* START Passage to read *
# Fish transfer - how long and how many in a bucket?



## jimsz

Next week we will tear down our 37 gallon and setup a 55 gal.

Since the tanks will occupy the same location I need to remove the fish and put them in several 5 gal buckets, probably overnight or for a day waiting for the 55 gal to come to temp, transfer the gravel, filters, etc.

When I put the fish in the buckets I will spread them out over a few buckets filled with water from the tank they are in. Each bucket will have an airstone, heater and fake plants, no direct light and probably covered to make it darker in there. I won't feed the fish the day before I move them. 

1. How long can the fish remain in these safely?

2. Should I do something different? we are sort of stuck because the new tank is going where the old tank is so one has to go before the other arrives.

3. What about the small frog and few shrimp? Same process?

4. I always use prime to treat my water during changes - is that enough to keep the fish happy or since there will be mutiple moves and changes should I buy stress-coat as well?

My other option is to remove the fish, drain the 37 gallon, put coasters under the stand and drag it out of the corner. Refill is, put the fish back and then take my time setting up the new tank and then transfer the gravel, plants, etc. This to me seems like it would more stressful for the fish since there would be a lot of commotion in the tank itself.


----------



## Crazy

I would recommend using an icechest instead of buckets. It helps stabilizr temps better.


----------



## jrman83

I think if you put water in that is already at or very near the temp you keep them at your time in the buckets is just going to be a tad longer than it takes to do the switch. I couldn't see more than 2, maybe 3 hours. The new tank may be a little cloudy but as long as it is not excessive the fish should be able to go in.

But...I think the way you have it planned you could leave them in the buckets for well past 1 day if you wanted to.


----------



## SueD

I've wanted to upgrade my 25 to a 55 for a long time now, but I keep hesitating because of the logistics of it all (and I hate catching fish). In my case the 55 would be occupying the same stand in the same place also. I've received feedback from other forums that the fish should be fine in buckets for hours and others have had great success doing this. That as long as the same filter/media is maintained and is also transferred there should not be a worry about a new cycle, etc. 

If you wouldn't mind, would you continue to update this post with the details of how you finally complete this transfer, time it took, how many buckets, what about plantings, etc. and any unexpected obstacles that arose or things you would have done differently? That would be most appreciated and helpful and may give me just the push and confidence I need to finally make the change.

As an alternative, I'm thinking about asking my LFS to come out and make the swap for me, which they will do for a fee.

Thanks.


----------



## zero

id say keep em in the out the tank, like go with your first idea, will be a lot easier and less stressful for the fish. dont feed them at all while there in the buckets either. a friend of mine has kept Malawi's in a big bucket over night and they were all fine.


----------



## Reefing Madness

i'lve used my bath tub to hold all the water needed to hold all my fish. put a heater in it and your good to go. You cn even throw in a filter or bubbler to keep it airated until you are ready for them to be trensfered to the new tank.
* END Passage to read *
• [The problem]: Continue the fish-transfer thread from where it stops. The lines that follow come from a different source.
* START Collected material *
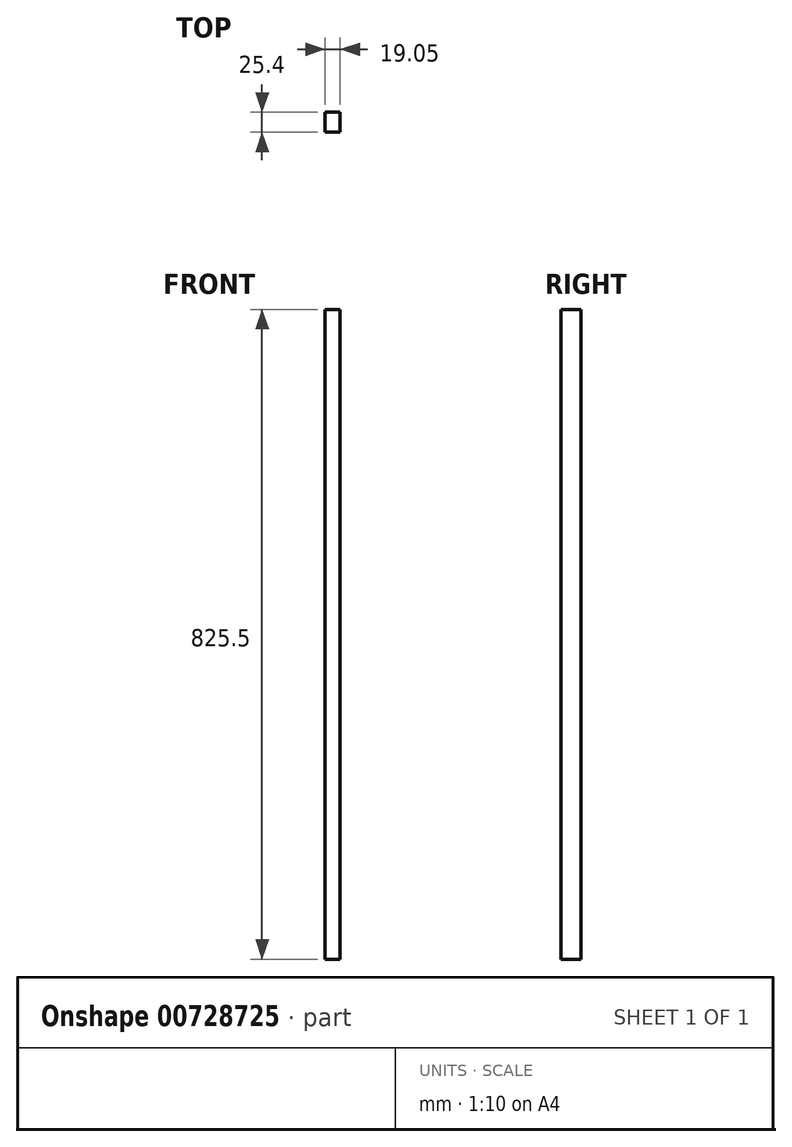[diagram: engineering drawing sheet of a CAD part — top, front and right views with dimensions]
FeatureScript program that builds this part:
* END Collected material *
• [Response to the task]:
----------



## jrman83

Reefing Madness said:


> i'lve used my bath tub to hold all the water needed to hold all my fish. put a heater in it and your good to go. You cn even throw in a filter or bubbler to keep it airated until you are ready for them to be trensfered to the new tank.


I can see you sitting in the tub with all your fish swimming around you.


----------



## Reefing Madness

jrman83 said:


> I can see you sitting in the tub with all your fish swimming around you.


LOL, now thats funny right there. *r2*r2*r2


----------



## Crazy

jrman83 said:


> I can see you sitting in the tub with all your fish swimming around you.


it's all fun and games until the Lionfish gets involved :hahaha:


----------



## zero

poor lionfish.....never has any friends


----------



## peterbright

The bucket approach has worked for me...but I never took that long to set up the new tank. Perhaps get some help from your fish buddies and you can return the favor when they need assistance.


----------



## navigator black

Why not just bring the temp right using a hose to the kitchen or bathroom tap? It's easy to fill a 55 to the right temperature, treat for chloramines and just put the fish in. You can transfer a tank in an hour or two.


----------



## clep.berry

I'm with Navigator on this - except if you're re-using your gravel and decor as the chlorine will kill the bb during the initial w/c.
I'd be inclined to aim above your desired temp with the tap water, treat with prime and add a bucket at a time, toss in an air curtain to "age" the water and oxygenate it rapidly which will also cool it.
Another option is after the 1st bucket of treated water, to add a bigger dose of prime to the tank and fill it straight from the tap, aerate and you're done!
Good Luck with it!
cb


----------



## jrman83

navigator black said:


> Why not just bring the temp right using a hose to the kitchen or bathroom tap? It's easy to fill a 55 to the right temperature, treat for chloramines and just put the fish in. You can transfer a tank in an hour or two.


Same thing I said.


----------



## jimsz

navigator black said:


> Why not just bring the temp right using a hose to the kitchen or bathroom tap? It's easy to fill a 55 to the right temperature, treat for chloramines and just put the fish in. You can transfer a tank in an hour or two.


Because there is only a 10 gal hot water tank in the portion of the building my fishtank is in. To run it to the next faucet with hot water 150+ feet.


----------



## jimsz

Update: During a partial water change and then removing a little more water we were able easily slide the 37 tank and stand kitty-corner to where it was. The new tank and stand are in place and I am doing one more leak test for a couple days (used tank).

Friday or Saturday I'll rinse the new gravel and put it in and fill the tank with good water, place the new large filter on the tank add new plants since I need several more in the 55 gal tank than what I had in the 37.

Sunday we will do the full transfer of fish and the additional filters coming over from the 37 gallon.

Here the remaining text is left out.